General Index, [565].

Index of Authors referred to, [591].

PREFACE.

This volume was originally designed to serve as a text and reference book for the students attending the writer’s course on soils, given annually at the University of California, who complained of their inability to find in any connected treatise a large portion of the subject matter brought before them. As all these students had preliminary training in physics, chemistry and botany, no introductory chapters on these general subjects were necessary or contemplated; the more so as good elementary treatises embracing the needful preparation are now numerous.

As time progressed, however, outside demands for a book embodying the writer’s soil studies in the humid and arid regions, especially the latter, became so numerous and pressing that the scope of the work has gradually been much enlarged to conform to these demands; and this, rather than completeness of detail, when such detail can be found well given elsewhere, has been the guide in the necessary condensation of the whole. To give the entire subject matter full elucidation, would require several more volumes.

It may not be unnecessary to explain at the outset why and how this treatise deviates in many respects from previous publications on the same general topic. From boyhood up it has fallen to the writer’s lot to be almost continuously in more or less direct contact with the conditions and requirements of newly settled regions, as well as with those hardly yet invaded even by the pioneer farmer; where the question of cultural adaptation was yet undetermined or wholly in the dark. Being during his active life constantly called upon in his official capacity to give information and advice to pioneer farmers or intending settlers in regard to the merits and adaptations of virgin soils, the writer’s attention was naturally and forcibly directed toward soil investigation as a possible means of determining, beforehand, the general prospects and special features of agriculture in regions where actual experience was either non-existent or very brief and partial. In the pursuit of these studies he has been favored by exceptional opportunities, extending over a varied climatic area reaching on the south from the Gulf of Mexico to the Ohio, across to the Pacific coast, and to British Columbia on the north.

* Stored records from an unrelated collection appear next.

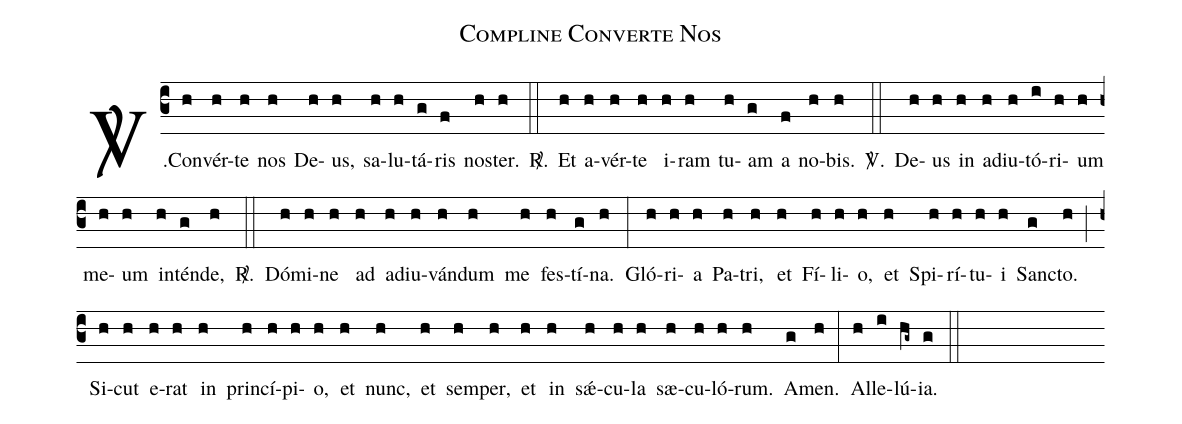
name: Compline Converte Nos;
%%
(c3)<sp>V/</sp>.Con(h)vér(h)te(h) nos(h) De(h)us,(h) sa(h)lu(h)tá(g)ris(f) nos(h)ter.(h) <sp>R/</sp>.(::) Et(h) a(h)vér(h)te(h) i(h)ram(h) tu(h)am(g) a(f) no(h)bis.(h) <sp>V/</sp>.(::) De(h)us(h) in(h) ad(h)iu(h)tó(i)ri(h)um(h) me(h)um(h) in(h)tén(g)de,(h) <sp>R/</sp>.(::) Dó(h)mi(h)ne(h) ad(h) ad(h)iu(h)ván(h)dum(h) me(h) fes(h)tí(g)na.(h) (:) Gló(h)ri(h)a(h) Pa(h)tri,(h) et(h) Fí(h)li(h)o,(h) et(h) Spi(h)rí(h)tu(h)i(h) Sanc(g)to.(h) (;) Si(h)cut(h) e(h)rat(h) in(h) prin(h)cí(h)pi(h)o,(h) et(h) nunc,(h) et(h) sem(h)per,(h) et(h) in(h) sǽ(h)cu(h)la(h) sæ(h)cu(h)ló(h)rum.(h) A(g)men.(h) (:) Al(h)le(i)lú(hg~)ia.(g) (::)
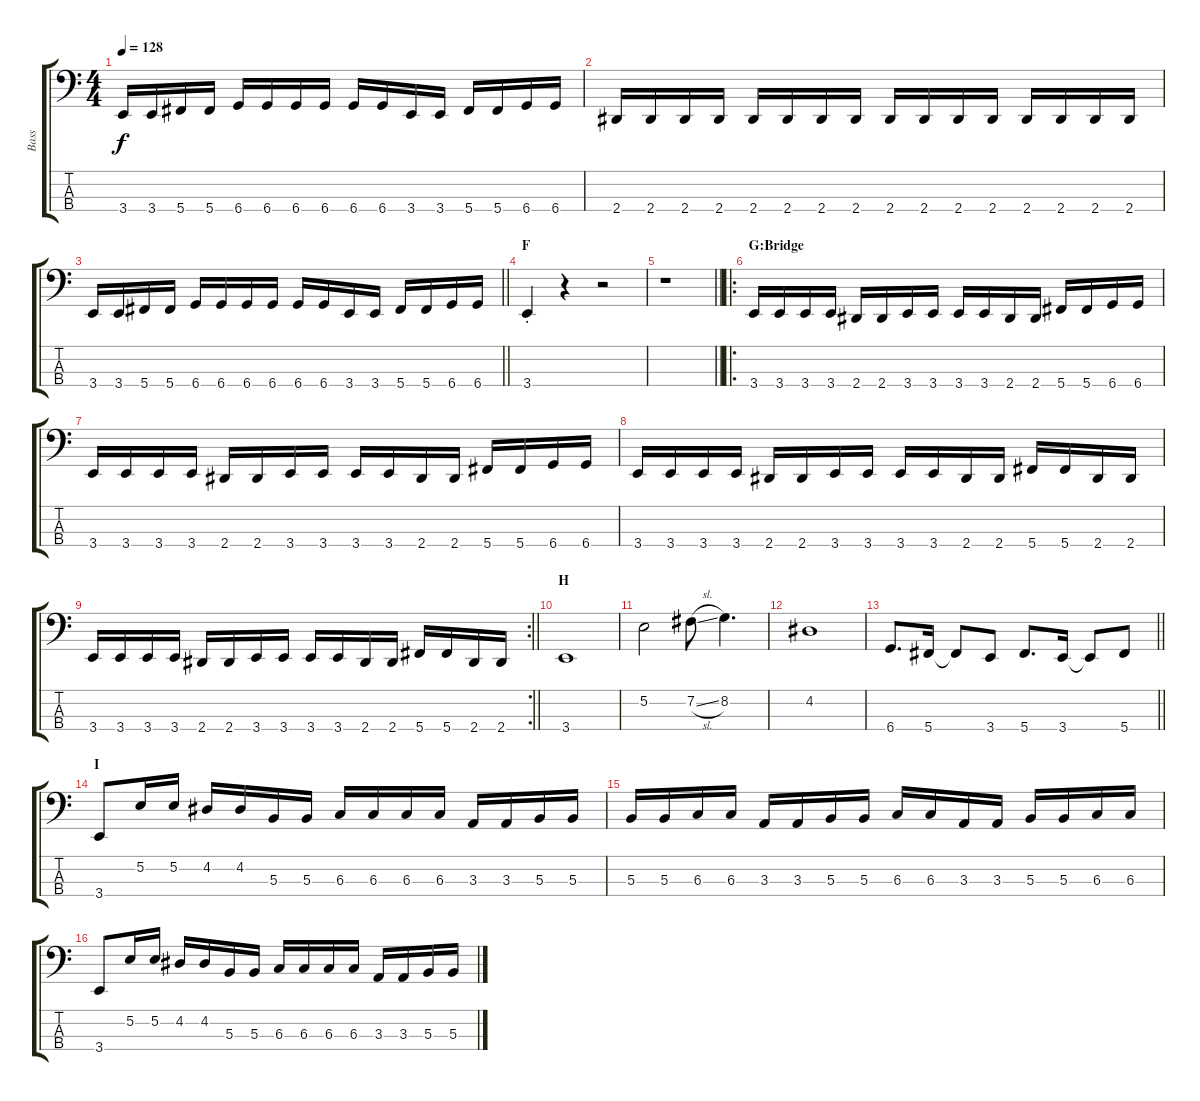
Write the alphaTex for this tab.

\track ("Bass" "Bass") {instrument electricbasspick}
\staff {score tabs}
\tuning (E2 B1 Gb1 Db1) {hide}
\ts (4 4)
\tempo 128
\clef f4
\ks c
3.4.16{dy f} 3.4.16 5.4.16 5.4.16 6.4.16 6.4.16 6.4.16 6.4.16 6.4.16 6.4.16 3.4.16 3.4.16 5.4.16 5.4.16 6.4.16 6.4.16 |
2.4.16 2.4.16 2.4.16 2.4.16 2.4.16 2.4.16 2.4.16 2.4.16 2.4.16 2.4.16 2.4.16 2.4.16 2.4.16 2.4.16 2.4.16 2.4.16 |
\barLineRight lightlight
3.4.16 3.4.16 5.4.16 5.4.16 6.4.16 6.4.16 6.4.16 6.4.16 6.4.16 6.4.16 3.4.16 3.4.16 5.4.16 5.4.16 6.4.16 6.4.16 |
\section ("" "F")
3.4{st}.4 r.4 r.2 |
\barLineRight lightlight
r.1 |
\ro
\section ("" "G:Bridge")
3.4.16 3.4.16 3.4.16 3.4.16 2.4.16 2.4.16 3.4.16 3.4.16 3.4.16 3.4.16 2.4.16 2.4.16 5.4.16 5.4.16 6.4.16 6.4.16 |
3.4.16 3.4.16 3.4.16 3.4.16 2.4.16 2.4.16 3.4.16 3.4.16 3.4.16 3.4.16 2.4.16 2.4.16 5.4.16 5.4.16 6.4.16 6.4.16 |
3.4.16 3.4.16 3.4.16 3.4.16 2.4.16 2.4.16 3.4.16 3.4.16 3.4.16 3.4.16 2.4.16 2.4.16 5.4.16 5.4.16 2.4.16 2.4.16 |
\rc 2
\barLineRight lightlight
3.4.16 3.4.16 3.4.16 3.4.16 2.4.16 2.4.16 3.4.16 3.4.16 3.4.16 3.4.16 2.4.16 2.4.16 5.4.16 5.4.16 2.4.16 2.4.16 |
\section ("" "H")
3.4.1 |
5.2.2 7.2{sl}.8 8.2.4{d} |
4.2.1 |
\barLineRight lightlight
6.4.8{d} 5.4.16 5.4{t}.8 3.4.8 5.4.8{d} 3.4.16 3.4{t}.8 5.4.8 |
\section ("" "I")
3.4.8 5.2.16 5.2.16 4.2.16 4.2.16 5.3.16 5.3.16 6.3.16 6.3.16 6.3.16 6.3.16 3.3.16 3.3.16 5.3.16 5.3.16 |
5.3.16 5.3.16 6.3.16 6.3.16 3.3.16 3.3.16 5.3.16 5.3.16 6.3.16 6.3.16 3.3.16 3.3.16 5.3.16 5.3.16 6.3.16 6.3.16 |
3.4.8 5.2.16 5.2.16 4.2.16 4.2.16 5.3.16 5.3.16 6.3.16 6.3.16 6.3.16 6.3.16 3.3.16 3.3.16 5.3.16 5.3.16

That a systematic investigation of soils over so large an area, covering both humid and arid regions, should lead to some unexpected and novel results, is but natural; and it is the discussion of these results in connection with those obtained elsewhere, and with some of the prevailing views based thereon, that must serve as the justification for the present addition to an already well-stocked branch of literature.

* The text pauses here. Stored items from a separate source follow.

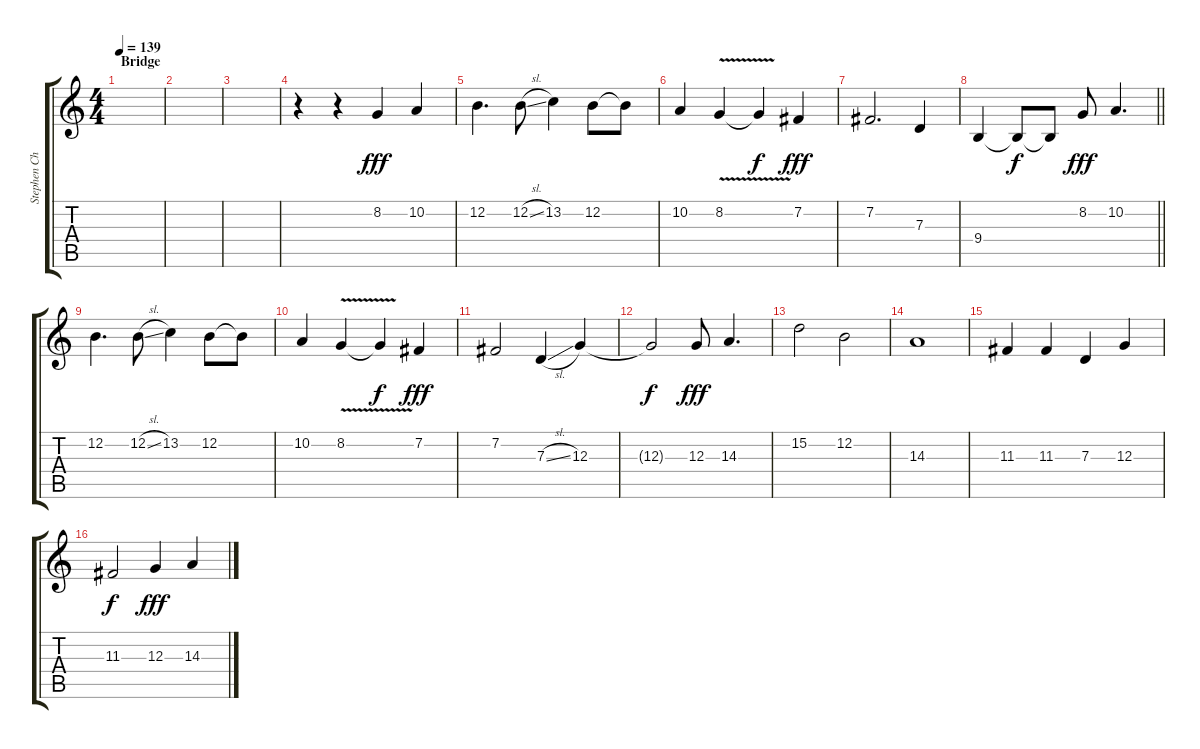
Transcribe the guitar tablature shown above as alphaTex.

\track ("Stephen Christian" "Stephen Ch") {instrument lead2sawtooth}
\staff {score tabs}
\tuning (E4 B3 G3 D3 A2 E2) {hide}
\ts (4 4)
\section ("" "Bridge")
\tempo 139
\clef g2
\ks c
|
|
|
r.4 r.4 8.2.4{dy fff} 10.2.4 |
12.2.4{d} 12.2{sl}.8 13.2.4 12.2.8 12.2{t}.8 |
10.2.4 8.2{v}.4 8.2{t}.4{dy f} 7.2.4{dy fff} |
7.2.2{d} 7.3.4 |
\barLineRight lightlight
9.4.4 9.4{t}.8{dy f} 9.4{t}.8 8.2.8{dy fff} 10.2.4{d} |
12.2.4{d} 12.2{sl}.8 13.2.4 12.2.8 12.2{t}.8 |
10.2.4 8.2{v}.4 8.2{t}.4{dy f} 7.2.4{dy fff} |
7.2.2 7.3{sl}.4 12.3.4 |
12.3{t}.2{dy f} 12.3.8{dy fff} 14.3.4{d} |
15.2.2 12.2.2 |
14.3.1 |
11.3.4 11.3.4 7.3.4 12.3.4 |
11.3.2{dy f} 12.3.4{dy fff} 14.3.4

From the very beginning of the scientific study of agriculture, the investigation of soils with a view to the à priori determination of their adaptation, permanent value, and best means of cultural improvement, has formed the subject of continuous effort. It is not easy to imagine a subject of higher direct importance to the physical welfare of mankind, whose very existence depends on the yearly returns drawn by cultural labor from the soil.

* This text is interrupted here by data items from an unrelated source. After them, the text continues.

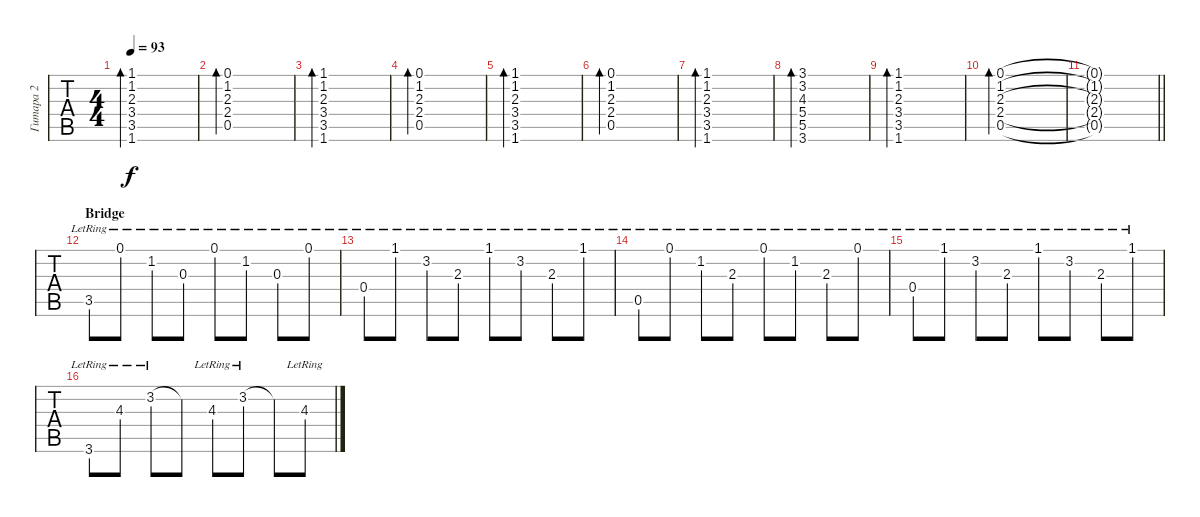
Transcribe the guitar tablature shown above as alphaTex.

\track ("Гитара 2" "Гитара 2") {instrument electricguitarclean}
\staff {tabs}
\tuning (E4 B3 G3 D3 A2 E2) {hide}
\ts (4 4)
\tempo 93
\clef g2
\ks c
(1.1 1.2 2.3 3.4 3.5 1.6).1{bd 120 dy f} |
(0.1 1.2 2.3 2.4 0.5).1{bd 120} |
(1.1 1.2 2.3 3.4 3.5 1.6).1{bd 120} |
(0.1 1.2 2.3 2.4 0.5).1{bd 120} |
(1.1 1.2 2.3 3.4 3.5 1.6).1{bd 120} |
(0.1 1.2 2.3 2.4 0.5).1{bd 120} |
(1.1 1.2 2.3 3.4 3.5 1.6).1{bd 120} |
(3.1 3.2 4.3 5.4 5.5 3.6).1{bd 120} |
(1.1 1.2 2.3 3.4 3.5 1.6).1{bd 120} |
(0.1 1.2 2.3 2.4 0.5).1{bd 120} |
\barLineRight lightlight
(0.1{t} 1.2{t} 2.3{t} 2.4{t} 0.5{t}).1 |
\section ("" "Bridge")
3.5{lr}.8 0.1{lr}.8 1.2{lr}.8 0.3{lr}.8 0.1{lr}.8 1.2{lr}.8 0.3{lr}.8 0.1{lr}.8 |
0.4{lr}.8 1.1{lr}.8 3.2{lr}.8 2.3{lr}.8 1.1{lr}.8 3.2{lr}.8 2.3{lr}.8 1.1{lr}.8 |
0.5{lr}.8 0.1{lr}.8 1.2{lr}.8 2.3{lr}.8 0.1{lr}.8 1.2{lr}.8 2.3{lr}.8 0.1{lr}.8 |
0.4{lr}.8 1.1{lr}.8 3.2{lr}.8 2.3{lr}.8 1.1{lr}.8 3.2{lr}.8 2.3{lr}.8 1.1{lr}.8 |
3.6{lr}.8 4.3{lr}.8 3.2{lr}.8 3.2{t}.8 4.3{lr}.8 3.2{lr}.8 3.2{t}.8 4.3{lr}.8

It is certainly remarkable that after all this long-continued effort, even the fundamental principles, and still more the methods by which the object in view is to be attained, are still so far in dispute that a unification of opinion in this respect is not yet in view; and a return to pure empiricism is from time to time brought forward to cut the Gordian knot.

While this state of things is primarily due to the intrinsic complexity and difficulty of the subject itself, it has unquestionably been materially aggravated by accidental, partly historic conditions. Foremost among these is the fact that until within recent times, soil studies have borne almost entirely on lands long cultivated and in most cases fertilized: thus changing them from their natural condition to a more or less artificial one, which obscures the natural relations of each soil to vegetation.

The importance of these relations is obvious, both from the theoretical and from the practical standpoint. From the former, it is clear that the native vegetation represents, within the climatic limits of the regional flora, the result of a secular process of adaptation of plants to climates and soils, by natural selection and the survival of the fittest. The natural floras and sylvas are thus the expression of secular, or rather, millennial experience, which if rightly interpreted must convey to the cultivator of the soil the same information that otherwise he must acquire by long and costly personal experience.